Record set:
· · · ·

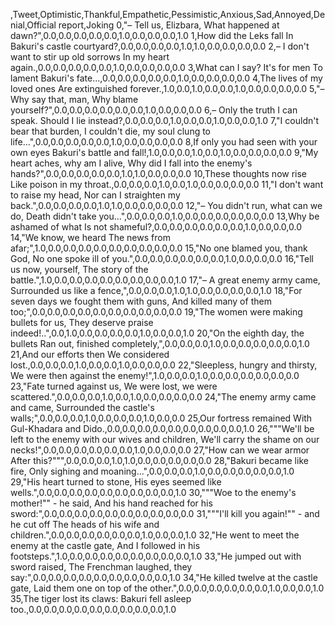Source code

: ,Tweet,Optimistic,Thankful,Empathetic,Pessimistic,Anxious,Sad,Annoyed,Denial,Official report,Joking
0,"– Tell us, Elizbara, What happened at dawn?",0.0,0.0,0.0,0.0,0.0,1.0,0.0,0.0,0.0,1.0
1,How did the Leks fall In Bakuri's castle courtyard?,0.0,0.0,0.0,0.0,1.0,1.0,0.0,0.0,0.0,0.0
2,– I don't want to stir up old sorrows In my heart again.,0.0,0.0,0.0,0.0,0.0,1.0,0.0,0.0,0.0,0.0
3,What can I say? It's for men To lament Bakuri's fate...,0.0,0.0,0.0,0.0,0.0,1.0,0.0,0.0,0.0,0.0
4,The lives of my loved ones Are extinguished forever.,1.0,0.0,1.0,0.0,0.0,1.0,0.0,0.0,0.0,0.0
5,"– Why say that, man, Why blame yourself?",0.0,0.0,0.0,0.0,0.0,0.0,1.0,0.0,0.0,0.0
6,– Only the truth I can speak. Should I lie instead?,0.0,0.0,0.0,1.0,0.0,0.0,1.0,0.0,0.0,1.0
7,"I couldn't bear that burden, I couldn't die, my soul clung to life...",0.0,0.0,0.0,0.0,0.0,1.0,0.0,0.0,0.0,0.0
8,If only you had seen with your own eyes Bakuri's battle and fall!,1.0,0.0,0.0,1.0,0.0,1.0,0.0,0.0,0.0,0.0
9,"My heart aches, why am I alive, Why did I fall into the enemy's hands?",0.0,0.0,0.0,0.0,0.0,1.0,1.0,0.0,0.0,0.0
10,These thoughts now rise Like poison in my throat.,0.0,0.0,0.0,1.0,0.0,1.0,0.0,0.0,0.0,0.0
11,"I don't want to raise my head, Nor can I straighten my back.",0.0,0.0,0.0,0.0,1.0,1.0,0.0,0.0,0.0,0.0
12,"– You didn't run, what can we do, Death didn't take you...",0.0,0.0,0.0,1.0,0.0,0.0,0.0,0.0,0.0,0.0
13,Why be ashamed of what Is not shameful?,0.0,0.0,0.0,0.0,0.0,0.0,1.0,0.0,0.0,0.0
14,"We know, we heard The news from afar;",1.0,0.0,0.0,0.0,0.0,0.0,0.0,0.0,0.0,0.0
15,"No one blamed you, thank God, No one spoke ill of you.",0.0,0.0,0.0,0.0,0.0,0.0,1.0,0.0,0.0,0.0
16,"Tell us now, yourself, The story of the battle.",1.0,0.0,0.0,0.0,0.0,0.0,0.0,0.0,0.0,1.0
17,"– A great enemy army came, Surrounded us like a fence,",0.0,0.0,0.0,1.0,1.0,0.0,0.0,0.0,0.0,1.0
18,"For seven days we fought them with guns, And killed many of them too;",0.0,0.0,0.0,0.0,0.0,0.0,0.0,0.0,0.0,0.0
19,"The women were making bullets for us, They deserve praise indeed!..",0.0,1.0,0.0,0.0,0.0,0.0,1.0,0.0,0.0,1.0
20,"On the eighth day, the bullets Ran out, finished completely,",0.0,0.0,0.0,1.0,0.0,0.0,0.0,0.0,0.0,1.0
21,And our efforts then We considered lost.,0.0,0.0,0.0,1.0,0.0,0.0,1.0,0.0,0.0,0.0
22,"Sleepless, hungry and thirsty, We were then against the enemy!",1.0,0.0,0.0,1.0,0.0,0.0,0.0,0.0,0.0,0.0
23,"Fate turned against us, We were lost, we were scattered.",0.0,0.0,0.0,1.0,0.0,1.0,0.0,0.0,0.0,0.0
24,"The enemy army came and came, Surrounded the castle's walls;",0.0,0.0,0.0,1.0,0.0,0.0,0.0,1.0,0.0,0.0
25,Our fortress remained With Gul-Khadara and Dido.,0.0,0.0,0.0,0.0,0.0,0.0,0.0,0.0,0.0,1.0
26,"""We'll be left to the enemy with our wives and children, We'll carry the shame on our necks!",0.0,0.0,0.0,0.0,0.0,0.0,1.0,0.0,0.0,0.0
27,"How can we wear armor After this?""",0.0,0.0,0.0,1.0,1.0,0.0,0.0,0.0,0.0,0.0
28,"Bakuri became like fire, Only sighing and moaning...",0.0,0.0,0.0,1.0,0.0,0.0,0.0,0.0,0.0,1.0
29,"His heart turned to stone, His eyes seemed like wells.",0.0,0.0,0.0,0.0,0.0,0.0,0.0,0.0,0.0,1.0
30,"""Woe to the enemy's mother!"" - he said, And his hand reached for his sword:",0.0,0.0,0.0,0.0,0.0,0.0,0.0,0.0,0.0,0.0
31,"""I'll kill you again!"" - and he cut off The heads of his wife and children.",0.0,0.0,0.0,0.0,0.0,0.0,1.0,0.0,0.0,1.0
32,"He went to meet the enemy at the castle gate, And I followed in his footsteps.",1.0,0.0,0.0,0.0,0.0,0.0,0.0,0.0,0.0,1.0
33,"He jumped out with sword raised, The Frenchman laughed, they say:",0.0,0.0,0.0,0.0,0.0,0.0,0.0,0.0,0.0,1.0
34,"He killed twelve at the castle gate, Laid them one on top of the other.",0.0,0.0,0.0,0.0,0.0,0.0,1.0,0.0,0.0,1.0
35,The tiger lost its claws: Bakuri fell asleep too.,0.0,0.0,0.0,0.0,0.0,0.0,0.0,0.0,0.0,1.0
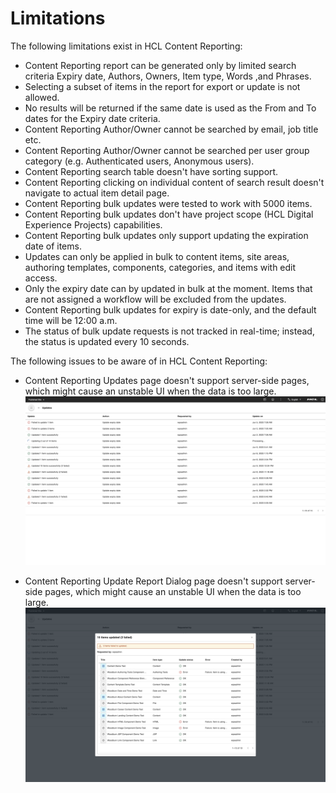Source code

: # Limitations

The following limitations exist in HCL Content Reporting:

-   Content Reporting report can be generated only by limited search criteria Expiry date, Authors, Owners, Item type, Words ,and Phrases.
-   Selecting a subset of items in the report for export or update is not allowed.
-   No results will be returned if the same date is used as the From and To dates for the Expiry date criteria.
-   Content Reporting Author/Owner cannot be searched by email, job title etc.
-   Content Reporting Author/Owner cannot be searched per user group category (e.g. Authenticated users, Anonymous users).
-   Content Reporting search table doesn't have sorting support.
-   Content Reporting clicking on individual content of search result doesn't navigate to actual item detail page.
-   Content Reporting bulk updates were tested to work with 5000 items.
-   Content Reporting bulk updates don't have project scope (HCL Digital Experience Projects) capabilities.
-   Content Reporting bulk updates only support updating the expiration date of items.
-   Updates can only be applied in bulk to content items, site areas, authoring templates, components, categories, and items with edit access.
-   Only the expiry date can by updated in bulk at the moment. Items that are not assigned a workflow will be excluded from the updates.
-   Content Reporting bulk updates for expiry is date-only, and the default time will be 12:00 a.m.
-   The status of bulk update requests is not tracked in real-time; instead, the status is updated every 10 seconds.

The following issues to be aware of in HCL Content Reporting:

- Content Reporting Updates page doesn't support server-side pages, which might cause an unstable UI when the data is too large.
    ![](../../../../assets/HCL_Content_Reporting_Updates_Page.png)

- Content Reporting Update Report Dialog page doesn't support server-side pages, which might cause an unstable UI when the data is too large.
    ![](../../../../assets/HCL_Content_Reporting_Update_Dialog_Clean.png)
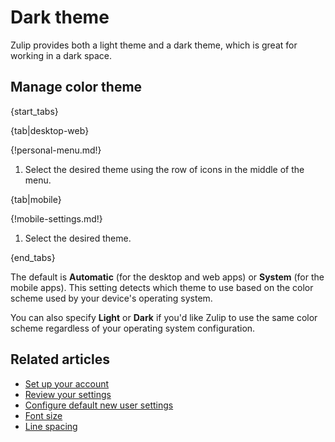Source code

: # Dark theme

Zulip provides both a light theme and a dark theme, which is great
for working in a dark space.

## Manage color theme

{start_tabs}

{tab|desktop-web}

{!personal-menu.md!}

1. Select the desired theme using the row of icons in the middle of the menu.

{tab|mobile}

{!mobile-settings.md!}

1. Select the desired theme.

{end_tabs}

The default is **Automatic** (for the desktop and web apps) or **System** (for the
mobile apps). This setting detects which theme to use based on the color scheme
used by your device's operating system.

You can also specify **Light** or **Dark** if you'd like Zulip to use the same
color scheme regardless of your operating system configuration.

## Related articles

* [Set up your account](/help/set-up-your-account)
* [Review your settings](/help/review-your-settings)
* [Configure default new user settings](/help/configure-default-new-user-settings)
* [Font size](/help/font-size)
* [Line spacing](/help/line-spacing)
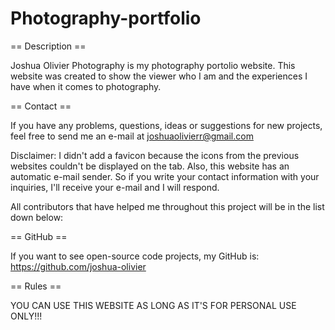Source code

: # Photography-portfolio
== Description ==

Joshua Olivier Photography is my photography portolio website. This website was created to show the viewer who I am and the experiences I have when it comes to photography. 

== Contact ==

If you have any problems, questions, ideas or suggestions for new projects, feel free to send me an e-mail at joshuaolivierr@gmail.com 

Disclaimer: I didn't add a favicon because the icons from the previous websites couldn't be displayed on the tab. Also, this website has an automatic e-mail sender. So if you write your contact information with your inquiries, I'll receive your e-mail and I will respond.

All contributors that have helped me throughout this project will be in the list down below:

== GitHub ==

If you want to see open-source code projects, my GitHub is: https://github.com/joshua-olivier

== Rules ==

YOU CAN USE THIS WEBSITE AS LONG AS IT'S FOR PERSONAL USE ONLY!!!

· · · ·

Which lines of the items above contain the string "data", with case counting? Copy out each of those lines.

- Content Reporting Updates page doesn't support server-side pages, which might cause an unstable UI when the data is too large.
- Content Reporting Update Report Dialog page doesn't support server-side pages, which might cause an unstable UI when the data is too large.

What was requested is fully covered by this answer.